They answered, "The system's not producing correct results yet." His response,
"In that case, I can make it _real fast!_ "

------
lordnacho
Always good to take a look at the outputted binary. There's also other things
lurking that you may be interested in, for instance security snippets that you
might not need.

I've run into this problem several times. Something like a for loop that
doesn't do anything but is supposed to eat up time will easily be eliminated,
making your attempts at measuring the time taken a bit meaningless.

------
ndesaulniers
Don't use assert! Most "release modes" (I was aware of cmake's but looks like
VS as well) entirely remove statements if NDEBUG is defined! Thus you're doing
a calculation and not using the result, so it looks to the compiler like the
calculation can be skipped if there's no other side effects.

------
kazinator
The problem here, I suspect, is that this std::whatever::now() clock is
somehow being treated by the compiler as if it requires no sequencing with
regard to function calls.

It's probably not that Microsoft's compiler is optimizing through the function
pointer, but rather that it thinks that now() doesn't have to be sequenced.
And its return value is just assigned to local variables, which have no
interaction with the function being called. So if now() doesn't have to be
sequenced, the initializations of those variables can be reordered.

This is definitely a bug somewhere between now this now() function is
implemented, and how the compiler treats its definition or declaration. A
clock-sampling function simply must be properly sequenced with regard to
surrounding code.

------
Johnny_Brahms
This was the best thing from my time at uni. We wrote a compiler, and I made
one that, when it met some types of code, would insert highly optimised C. We
had a small competition at the end of the year with lots of small stupid
benchmarks.

It was self-hosting, and I made it insert the funky code on compile. I also
made it do precomputation on most loops.

The benchmarks at the end of the year had very un-even time distribution, and
everybody knew that we had done something funny (especially since our
recursive slow fibonacci was the fastest by a factor of 8).

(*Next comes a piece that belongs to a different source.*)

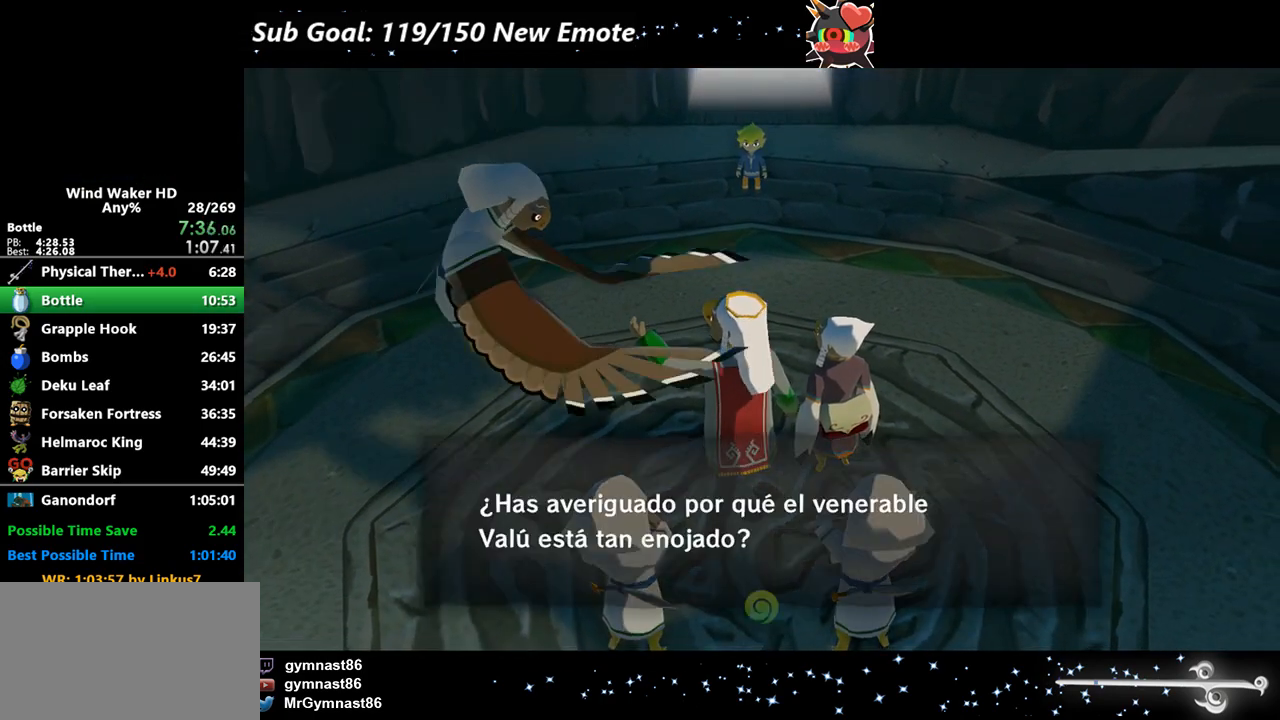
{"buttons": ["B"], "left_stick": "center", "right_stick": "center"}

We knew we would get caught, but it was funny anyway. Someone else won because
their compiler was actually good, but we got a new special "underhanded
sneakyness" prize

------
pcwalton
Function pointers are not barriers to inlining in any modern compiler
optimization pipeline. In fact, function pointer inlining simply falls out of
constant propagation.

------
lmm
Even when code isn't eliminated entirely, microbenchmarking is very hard.
Compare [http://shipilev.net/blog/2014/java-scala-divided-we-
fail/](http://shipilev.net/blog/2014/java-scala-divided-we-fail/)

------
jlas
Article doesn't mention the big difference between the recursive and iterative
Fibonacci solutions, which is the O(2^n) and O(n) respective time complexity.